───── EXCERPT TO READ ─────
MJ Shiao, GTM’s Director of Solar Research, said: “We believe that SolarEdge’s transition into the commercial space will be smoother. The firm is leveraging the 3-phase string inverter architecture, which is ubiquitous in Europe and is taking off in the US, and the firm is able to offset the power optimizer premium through internal savings via its fixed-voltage inverter, as well as with electrical BOS savings via string-stretching.”
In the last 6 months of 2014, SolarEdge had $5.9 million in profits. 1.3 million power optimizers were shipped in fiscal year 2014. The company has shipped 601 MW of inverters and 4.5 million optimizers. Its market share in the US residential sector in the third quarter of 2014 was 26%. SolarEdge was founded in 2006, but only began shipping products about five years ago.
The US residential market could grown 50% per year until the federal Investment Tax Credit (potentially) expires in 2017.
───── DATASET ENTRIES ─────
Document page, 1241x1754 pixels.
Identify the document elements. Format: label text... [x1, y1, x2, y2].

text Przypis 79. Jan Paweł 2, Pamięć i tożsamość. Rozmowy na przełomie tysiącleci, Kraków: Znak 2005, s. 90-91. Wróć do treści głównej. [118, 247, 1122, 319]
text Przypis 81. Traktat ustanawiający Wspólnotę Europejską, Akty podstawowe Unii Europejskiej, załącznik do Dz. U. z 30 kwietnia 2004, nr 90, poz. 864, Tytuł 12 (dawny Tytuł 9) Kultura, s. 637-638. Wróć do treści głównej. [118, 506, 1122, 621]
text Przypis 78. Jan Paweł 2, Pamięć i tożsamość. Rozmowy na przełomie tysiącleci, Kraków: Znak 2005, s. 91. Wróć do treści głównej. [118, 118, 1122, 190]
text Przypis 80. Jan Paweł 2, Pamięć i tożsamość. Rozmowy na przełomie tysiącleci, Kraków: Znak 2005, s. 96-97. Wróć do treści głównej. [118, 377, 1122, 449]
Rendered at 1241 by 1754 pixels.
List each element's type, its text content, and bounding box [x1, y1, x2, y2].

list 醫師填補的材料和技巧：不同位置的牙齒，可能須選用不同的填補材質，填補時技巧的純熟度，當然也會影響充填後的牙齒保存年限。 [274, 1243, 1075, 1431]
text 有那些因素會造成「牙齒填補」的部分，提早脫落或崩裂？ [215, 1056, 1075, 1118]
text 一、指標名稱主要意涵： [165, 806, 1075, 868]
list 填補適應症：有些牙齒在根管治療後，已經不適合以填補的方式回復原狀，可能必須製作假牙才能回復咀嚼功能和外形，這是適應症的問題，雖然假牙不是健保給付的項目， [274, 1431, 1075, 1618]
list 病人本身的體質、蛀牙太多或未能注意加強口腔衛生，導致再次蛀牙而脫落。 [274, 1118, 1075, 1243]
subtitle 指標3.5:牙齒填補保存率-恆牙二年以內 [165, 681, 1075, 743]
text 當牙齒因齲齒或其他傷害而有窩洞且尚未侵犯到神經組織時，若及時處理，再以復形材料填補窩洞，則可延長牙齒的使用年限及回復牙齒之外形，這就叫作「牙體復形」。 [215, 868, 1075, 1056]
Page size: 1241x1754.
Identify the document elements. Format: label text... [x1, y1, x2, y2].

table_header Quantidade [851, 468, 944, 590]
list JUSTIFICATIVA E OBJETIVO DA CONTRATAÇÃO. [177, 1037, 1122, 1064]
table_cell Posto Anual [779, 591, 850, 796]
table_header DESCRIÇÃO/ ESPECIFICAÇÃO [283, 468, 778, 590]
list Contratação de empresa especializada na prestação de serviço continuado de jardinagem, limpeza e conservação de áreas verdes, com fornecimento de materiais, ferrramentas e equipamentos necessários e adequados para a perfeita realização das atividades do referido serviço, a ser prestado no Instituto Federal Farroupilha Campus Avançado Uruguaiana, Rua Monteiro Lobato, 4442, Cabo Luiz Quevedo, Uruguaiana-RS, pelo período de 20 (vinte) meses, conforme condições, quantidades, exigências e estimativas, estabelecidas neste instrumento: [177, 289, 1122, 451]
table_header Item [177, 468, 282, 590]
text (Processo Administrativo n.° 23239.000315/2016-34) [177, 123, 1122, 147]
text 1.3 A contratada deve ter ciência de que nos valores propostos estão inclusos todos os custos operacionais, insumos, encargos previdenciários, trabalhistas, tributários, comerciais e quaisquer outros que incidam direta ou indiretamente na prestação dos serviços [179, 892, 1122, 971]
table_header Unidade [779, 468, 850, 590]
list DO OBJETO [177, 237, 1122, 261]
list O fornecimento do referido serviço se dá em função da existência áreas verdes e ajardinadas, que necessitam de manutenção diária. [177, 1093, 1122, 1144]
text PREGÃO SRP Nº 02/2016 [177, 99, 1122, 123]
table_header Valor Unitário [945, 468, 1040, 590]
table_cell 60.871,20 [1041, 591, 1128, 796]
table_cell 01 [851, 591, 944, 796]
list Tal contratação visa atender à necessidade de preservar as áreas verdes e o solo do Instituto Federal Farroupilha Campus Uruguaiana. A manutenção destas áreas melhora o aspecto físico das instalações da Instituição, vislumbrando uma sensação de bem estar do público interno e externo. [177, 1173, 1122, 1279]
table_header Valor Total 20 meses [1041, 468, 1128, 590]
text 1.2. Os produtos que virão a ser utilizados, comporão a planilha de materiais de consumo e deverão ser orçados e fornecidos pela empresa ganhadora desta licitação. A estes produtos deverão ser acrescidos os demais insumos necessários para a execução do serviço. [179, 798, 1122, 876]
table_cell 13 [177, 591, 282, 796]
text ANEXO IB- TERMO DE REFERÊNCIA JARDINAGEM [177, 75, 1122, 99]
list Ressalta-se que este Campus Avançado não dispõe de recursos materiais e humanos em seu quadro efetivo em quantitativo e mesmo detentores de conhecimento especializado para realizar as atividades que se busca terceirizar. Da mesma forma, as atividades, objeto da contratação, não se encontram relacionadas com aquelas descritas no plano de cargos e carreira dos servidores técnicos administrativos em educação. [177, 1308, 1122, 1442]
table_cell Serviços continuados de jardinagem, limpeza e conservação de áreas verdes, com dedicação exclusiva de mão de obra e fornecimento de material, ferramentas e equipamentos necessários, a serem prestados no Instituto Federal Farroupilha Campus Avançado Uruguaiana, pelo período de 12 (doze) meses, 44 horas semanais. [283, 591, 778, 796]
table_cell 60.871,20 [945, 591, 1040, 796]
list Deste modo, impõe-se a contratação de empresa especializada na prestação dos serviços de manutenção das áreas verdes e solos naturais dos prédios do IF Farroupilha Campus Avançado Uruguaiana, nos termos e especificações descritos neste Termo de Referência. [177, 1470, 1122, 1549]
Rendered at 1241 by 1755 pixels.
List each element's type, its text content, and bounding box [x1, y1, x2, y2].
─────
▸ **EXERCISE A**: From the SolarEdge passage, return everything from "In the last" down to "five years ago.", copied word for word.
▸ **EXERCISE B**:
Decide whether each statement below agrees with the SolarEdge passage. Answer yes or no for each, and quote the words from the passage that settle it.
(i) SolarEdge was founded in 2006.
(ii) SolarEdge shipped 4.5 million power optimizers in fiscal year 2014.
(iii) In the third quarter of 2014, SolarEdge held 26% of the US residential market.
▸ **EXERCISE C**: According to the SolarEdge passage, how much profit did SolarEdge make in the last 6 months of 2014?

▸ **FINAL ANSWER A**:
In the last 6 months of 2014, SolarEdge had $5.9 million in profits. 1.3 million power optimizers were shipped in fiscal year 2014. The company has shipped 601 MW of inverters and 4.5 million optimizers. Its market share in the US residential sector in the third quarter of 2014 was 26%. SolarEdge was founded in 2006, but only began shipping products about five years ago.

▸ **FINAL ANSWER B**:
(i) Yes: "SolarEdge was founded in 2006"
(ii) No: "1.3 million power optimizers were shipped in fiscal year 2014"
(iii) Yes: "Its market share in the US residential sector in the third quarter of 2014 was 26%"

▸ **FINAL ANSWER C**: $5.9 million.